ALBUM REVIEW: Kevin Morby Offers Snapshots of Hope in Hard Times on ‘This Is a Photograph’
Kevin Morby was all of us in 2020, reckoning with mortality after a health scare in his family, desperately trying to connect to the present despite the nagging nostalgia for the way things were, and searching for meaning amid the often depressing day-to-day. But Morby is a prolific songwriter and gifted storyteller, so his quest led him to This Is a Photograph, his seventh full-length album. A heaping helping of Americana, the record is obsessed with the past and finding ourselves through it, looking back to move forward.
Morby inhabits a wide range of spaces and identities on This Is a Photograph, from a lonely hotel room in Memphis to a character relegated to the sidelines of a film finally using her voice. Though it all began with a box of old photos, of fragmented histories, the album functions as its own snapshot of an artist examining all the things that make him whole.
In soft spoken-word and harmonies with heavenly vocalists including Erin Rae, Cassandra Jenkins, and Alecia Chakour, Morby’s various vocal moods range from mellow and groovy (“A Coat of Butterflies”), to sharp and breathless (“Rock Bottom”). Sometimes, like on standout “Stop Before I Cry,” he is just himself, raw and honest and dying for the world to be like it was.

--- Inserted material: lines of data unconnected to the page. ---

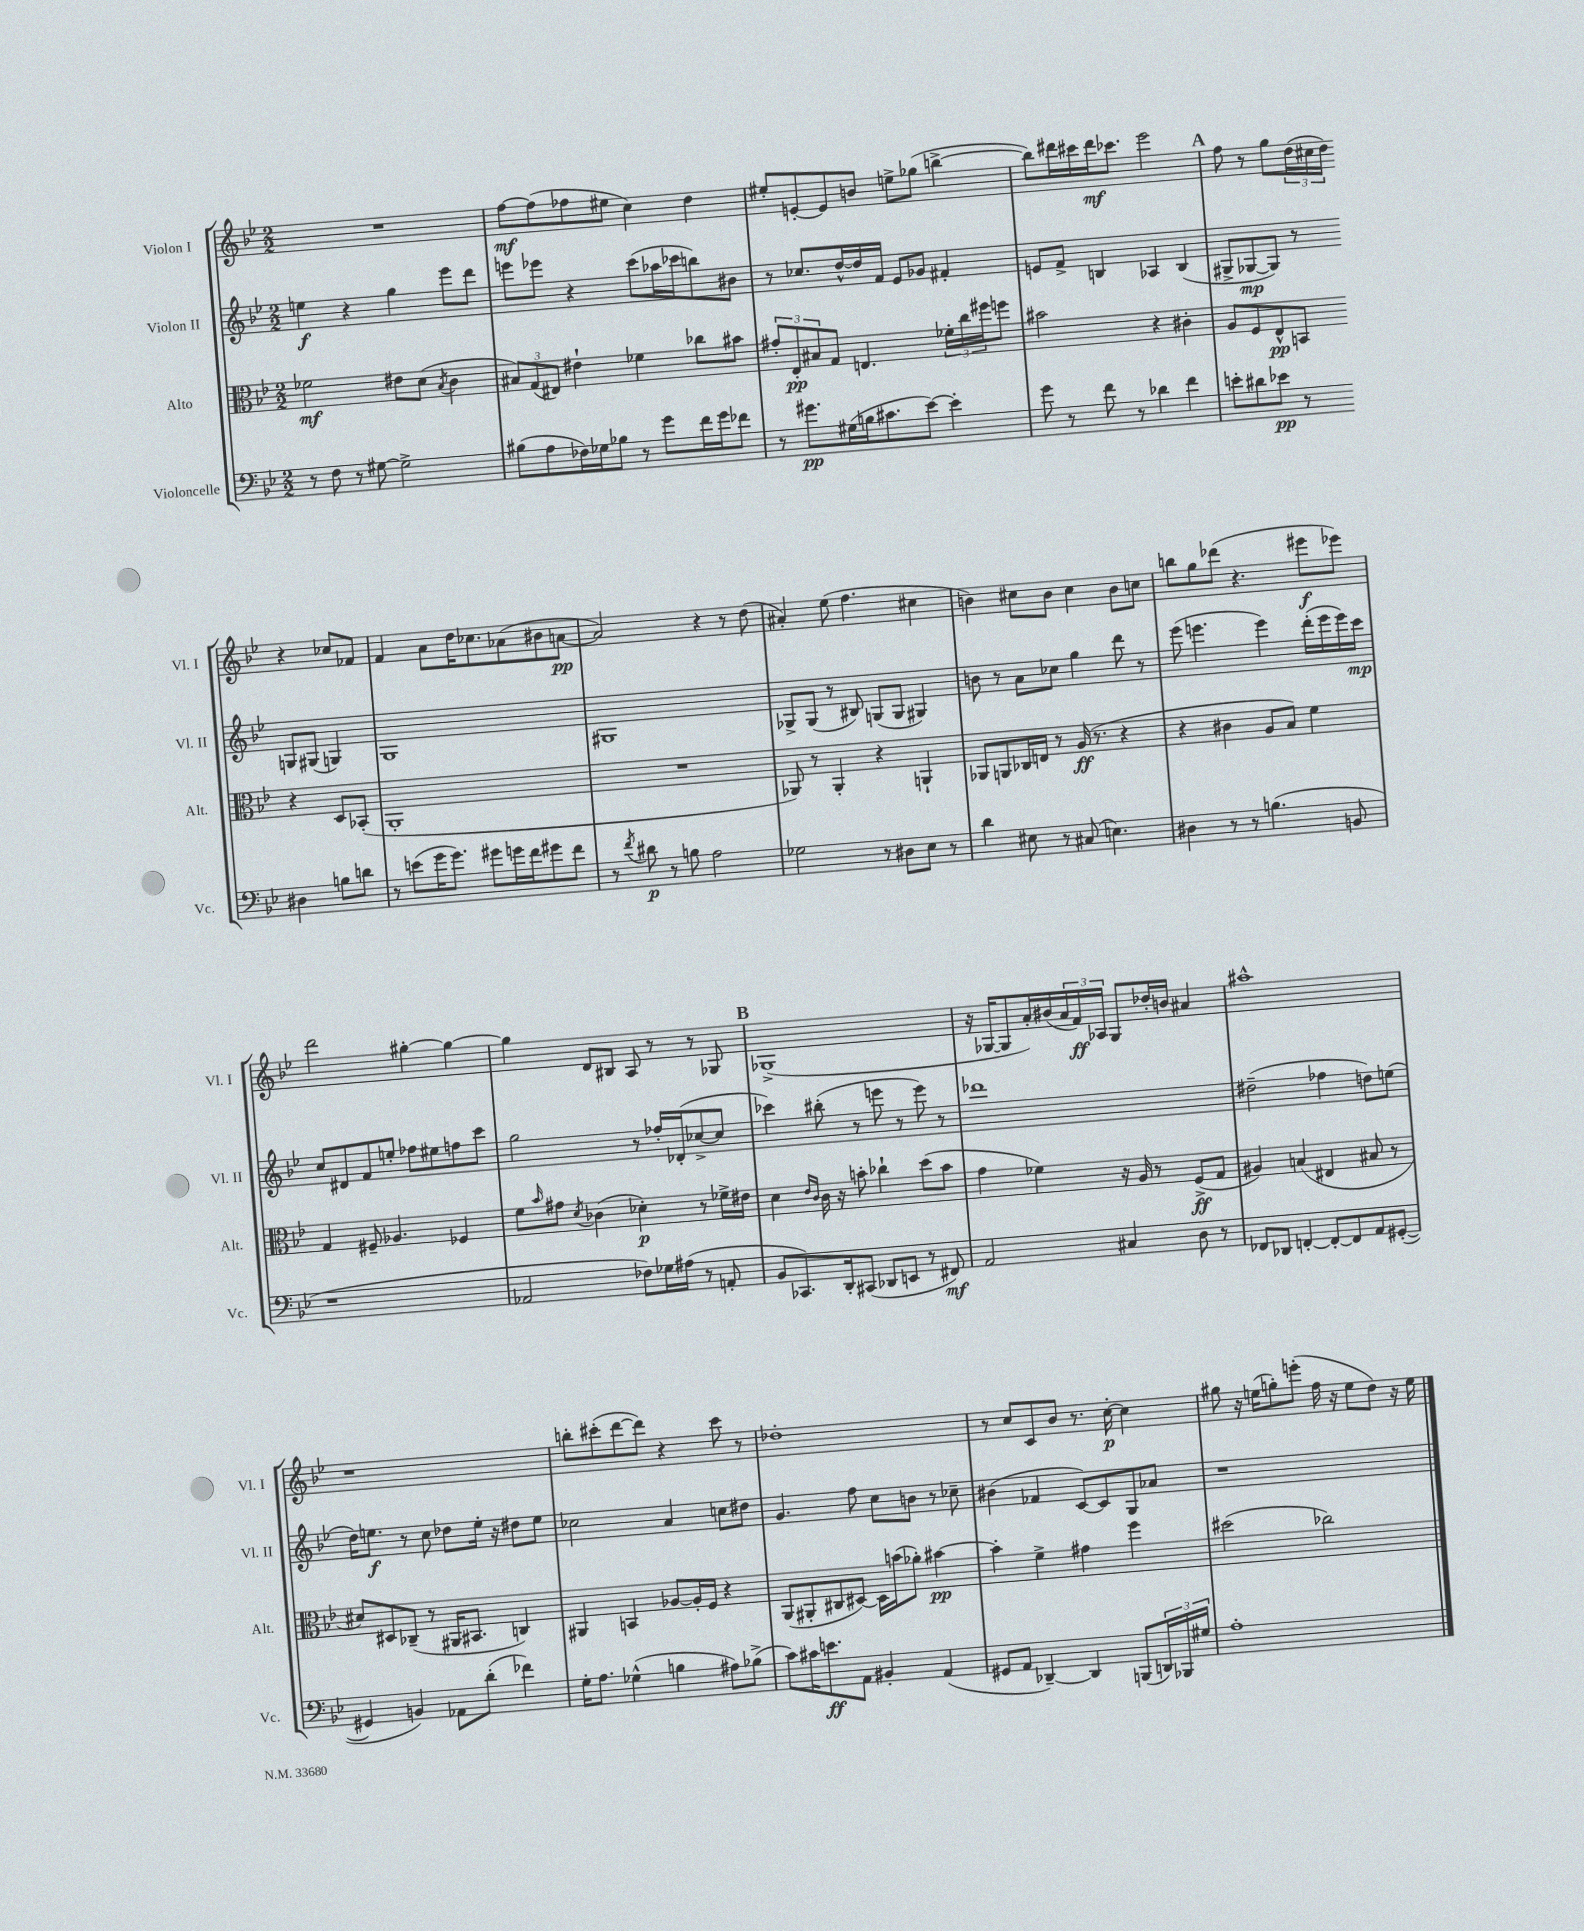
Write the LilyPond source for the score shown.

<<
\new StaffGroup <<
\new Staff = "s0" \with { instrumentName = "Violon I" shortInstrumentName = "Vl. I" } {
    \clef treble \key bes \major \numericTimeSignature \time 2/2
    R1 |
    f''8~\mf f''8( fes''8 eis''8 c''4) d''4 |
    eis''8-. e'8~-. e'8 b'8 e''8-> ges''8( b''4~-> |
    b''8) dis'''16 cis'''16 dis'''16\mf ces'''8. ees'''2 |
    \mark \markup { \bold "A" } f''8 r8 g''8 \tuplet 3/2 { d''16( cis''16 d''16) } r4 ces''8 fes'8 |
    f'4 a'8 d''16 ces''8. aes'8( bis'8 a'8~\pp |
    a'2) r4 r8 d''8( |
    ais'4-.) ees''8( f''4. cis''4 |
    b'4) cis''8 b'8 cis''4 b'8 c''8 |
    b''8 g''8 des'''8( r4. eis'''8\f ees'''8) |
    d'''2 gis''4~-. gis''4~ |
    gis''4 d'8 bis8 a8 r8 r8 ges8 |
    \mark \markup { \bold "B" } ges1->( |
    r16 ges16~ ges8 a'16-.) bis'16( \tuplet 3/2 { a'16 f'16\ff) aes16 } ges8 des''16-. b'16 ais'4 |
    ais''1-^ |
    r1 |
    b''8-. cis'''8-.( d'''8~ d'''8) r4 cis'''8 r8 |
    des''1-. |
    r8 c''8 c'8 bes'8 r8. c''16~-.\p c''4 |
    gis''8 r16 e''16( g''8-.) e'''8-.( f''16 r16 e''8 d''8) r16 e''16 \bar "|." |
}
\new Staff = "s1" \with { instrumentName = "Violon II" shortInstrumentName = "Vl. II" } {
    \clef treble \key bes \major \numericTimeSignature \time 2/2
    e''4\f r4 g''4 ees'''8 d'''8 |
    e'''8 ees'''8 r4 c'''8( aes''16 ces'''16 b''8) bis'8 |
    r8 ces''8. d''16~-^ d''16 f'16 ees'8 ges'8 fis'4-. |
    e'8 f'8-> b4 aes4 b4( |
    \mark \markup { \bold "A" } gis8-> ges8~\mp ges8) r8 g8 gis8( g4) |
    g1 |
    gis1 |
    ges8-> ges8( r8 bis8) g8( g8 gis4) |
    b'8 r8 a'8 ces''8 g''4 d'''8 r8 |
    ees'''8( e'''4. e'''4) d'''16-.( e'''16 e'''16) c'''16\mp |
    c''8 dis'8 f'8 e''8-. fes''8 eis''8 f''8 c'''8 |
    g''2 r8 fes''16-. des'16-.( ces''8~-> ces''8 |
    \mark \markup { \bold "B" } ces'''4) bis''8-.( r8 e'''8 r8 e'''8) r8 |
    des'''1 |
    dis''2--( fes''4 d''8) e''8( |
    d''16) e''8.\f r8 c''8 des''8 e''16-. r16 dis''8 e''8 |
    ces''2 a'4 c''8 dis''8 |
    g'4. f''8 c''8 b'8 r8 ces''8-- |
    bis'4( fes'4 c'8~) c'8 g8 aes'8 |
    r1 \bar "|." |
}
\new Staff = "s2" \with { instrumentName = "Alto" shortInstrumentName = "Alt." } {
    \clef alto \key bes \major \numericTimeSignature \time 2/2
    fes'2\mf eis'8 d'8( \acciaccatura { bes8 } c'4 |
    \tuplet 3/2 { bis8) g8( eis8) } eis'4-! fes'4 ces''8 bis'8 |
    \tuplet 3/2 { gis'8-. ees8-.\pp bis8 } g8 e4. \tuplet 3/2 { fes'16-. c''16 fis''16 } f''8 |
    bis'2 r4 cis'4-. |
    \mark \markup { \bold "A" } a8 f8 ees8-^\pp b,8 r4 d8 bes,8-.( |
    a,1-. |
    R1 |
    aes,8) r8 aes,4-. r4 a,4-! |
    aes,8 a,8 ces16 e16 r8 a16\ff( r8. r4 |
    r4 cis'4 a8 bes8) f'4 |
    g4 fis8-- aes4. fes4 |
    f'8 \grace { bes'16 } gis'8 \acciaccatura { d'8 } ces'4( des'4-.\p) r8 fes'16-> eis'16 |
    \mark \markup { \bold "B" } d'4 \grace { ees'16 c'16 } c'16 r16 b'8-. ces''4-! d''8( b'8 |
    g'4 fes'4) r16 a16 r8 f8->\ff( g8 |
    ais4) b4( eis4 bis8 r8 |
    dis'8) dis8 ces8--( r8 ais,16 bis,8. c4) |
    ais,4 b,4 aes8~ aes16-. f16 r4 |
    a,8( ais,8-. cis8 dis8~) dis16 b'16( aes'8-.) bis'4~\pp |
    bis'4-. f'4-> gis'4 f''4 |
    dis''2( ces''2) \bar "|." |
}
\new Staff = "s3" \with { instrumentName = "Violoncelle" shortInstrumentName = "Vc." } {
    \clef bass \key bes \major \numericTimeSignature \time 2/2
    r8 f8 r8 gis8~ gis2-> |
    bis8( a8 fes16) ges16 bes8 r8 g'8 f'16 g'16 fes'8 |
    r8 gis'8.\pp gis16( b16 cis'8. ees'8~) ees'4-. |
    g'8 r8 f'8 r8 des'4 f'4 |
    \mark \markup { \bold "A" } e'8-. dis'8 ees'8\pp r8 dis4 b8 d'8 |
    r8 e'8( g'16 g'8.) gis'8 g'16 f'16 gis'8 f'8 |
    r8 \acciaccatura { f'8 } dis'8\p r8 b8 a2 |
    ges2 r8 dis8 ees8 r8 |
    d'4 eis8 r8 cis8( e4.) |
    dis4 r8 r8 b4.( b,8 |
    r1 |
    aes,2 fes8) ges16 ais16( r8 a,8-. |
    \mark \markup { \bold "B" } bes,8 ces,8.) d,16-. cis,8( des,8 e,8 r8 fis,8\mf) |
    a,2 cis4 d8 r8 |
    fes,8 des,8 f,4~-. f,8~-. f,8 a,8 gis,8~-.( |
    gis,4 b,4) aes,8 d'8-.( fes'4) |
    g16-. a8. ges4-^( b4 ais8) bes8->( |
    c'8) cis'16 e'8.\ff a,8 bis,4-. a,4( |
    gis,8 a,8 des,4~--) des,4 b,,8( \tuplet 3/2 { d,16) bes,,16 gis16 } |
    a1-. \bar "|." |
}
>>
>>
\layout { \context { \Score \remove "Bar_number_engraver" } }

Other times, as with “Five Easy Pieces,” he escapes into a fantasy. This is, just as it sounds, Bob Rafelson’s 1970 counterculture classic in song form, seemingly told from the perspective of Karen Black’s “Rayette,” finally realizing her worth after pining for Jack Nicholson’s “Bobby,” who routinely mistreats her.
This Is a Photograph was created during an upheaval when nothing seemed like it would ever be right again. But it is undeniably hopeful, and in true Morby fashion, it can see the light peeking through the cracks in the bleakness. Nowhere on the album is this more evident than on the closing track, “Goodbye to Goodtimes,” a minimal piece with just Morby’s guitar and producer Sam Cohen’s lapsteel to soundtrack a scrapbook of wonderful things. “When I was a boy / I wanted to live and breathe inside a song,” he sings. “Well how about this one?”
This Is a Photograph is out May 13 on Dead Oceans.